Aufgabenstellung:
Kopiere sämtliche folgenden Datensätze Zeile für Zeile und ohne jede Änderung. Die Bilder lässt du dabei weg.

Angezeigte Daten:
<<<<

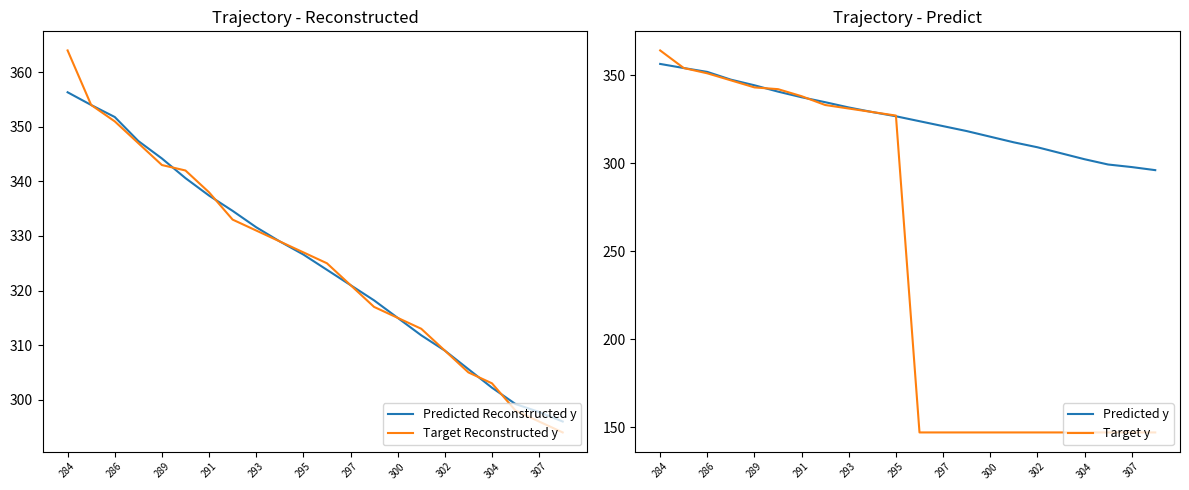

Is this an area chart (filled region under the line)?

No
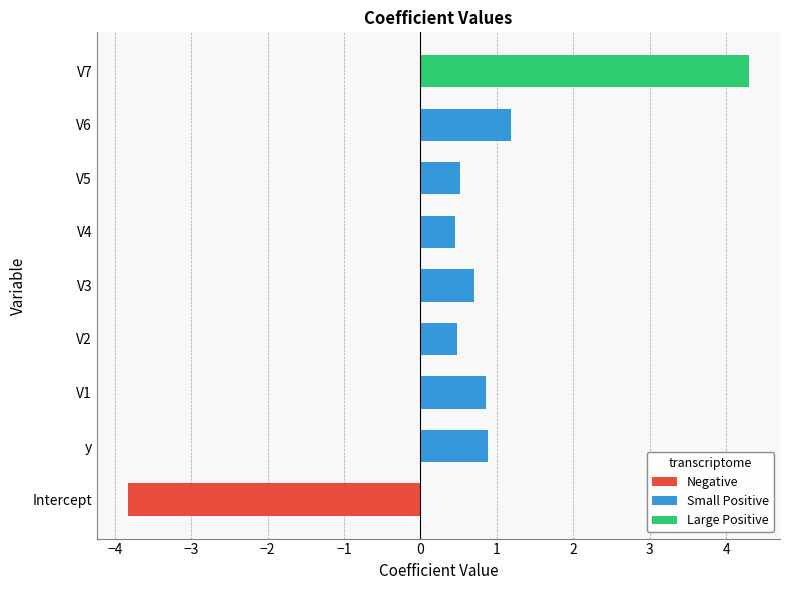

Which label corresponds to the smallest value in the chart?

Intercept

>>>>

Lösung:
Is this an area chart (filled region under the line)?

No

Which label corresponds to the smallest value in the chart?

Intercept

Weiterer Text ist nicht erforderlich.